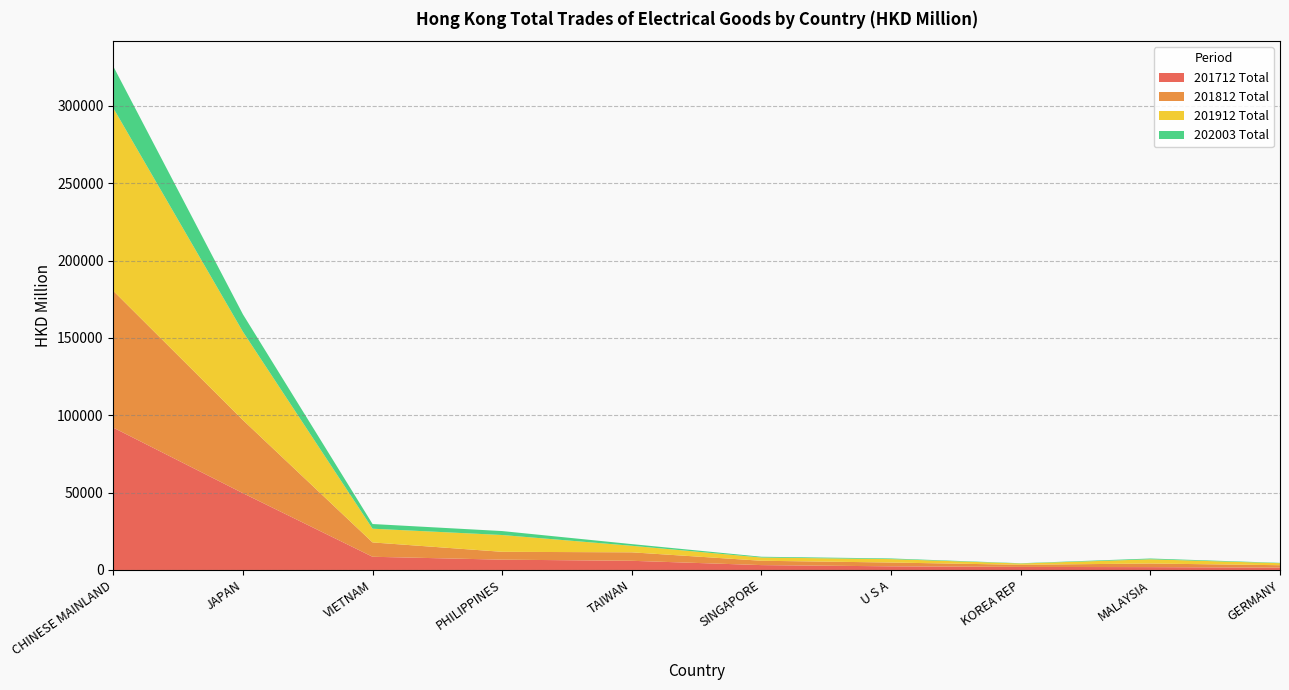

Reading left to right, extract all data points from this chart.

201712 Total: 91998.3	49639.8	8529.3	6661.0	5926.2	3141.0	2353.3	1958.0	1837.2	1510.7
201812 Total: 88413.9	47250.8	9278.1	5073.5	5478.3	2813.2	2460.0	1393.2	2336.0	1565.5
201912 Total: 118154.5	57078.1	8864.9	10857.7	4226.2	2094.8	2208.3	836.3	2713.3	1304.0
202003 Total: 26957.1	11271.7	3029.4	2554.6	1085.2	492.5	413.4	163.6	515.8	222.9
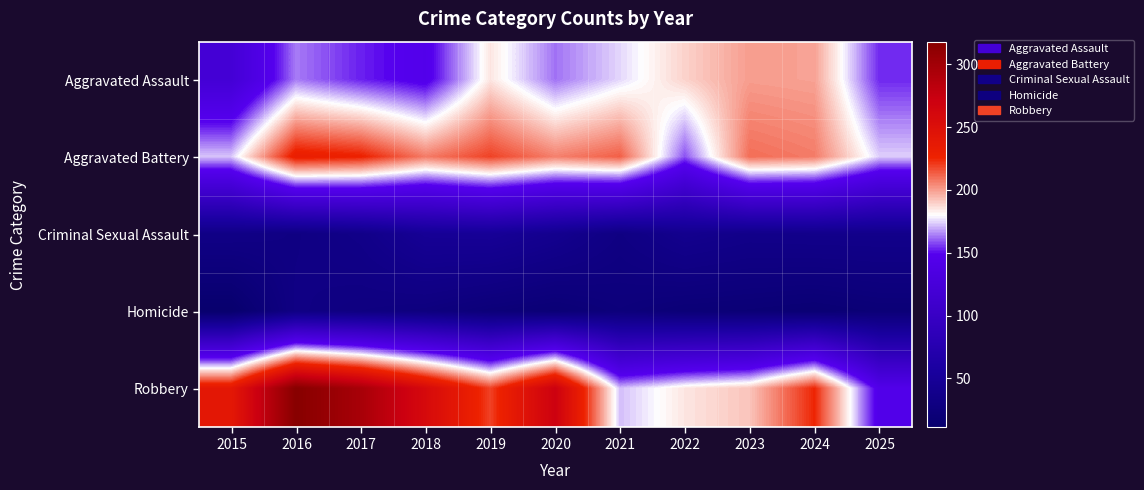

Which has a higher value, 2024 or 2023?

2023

•••

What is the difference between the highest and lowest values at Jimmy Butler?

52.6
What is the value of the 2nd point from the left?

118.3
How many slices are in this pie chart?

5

•••

TASK DIRECTIONS —
Please count the lines of the entries above that contain the string "What", matching case exactly. Reply with the number only.

EXERCISE RESPONSE —
2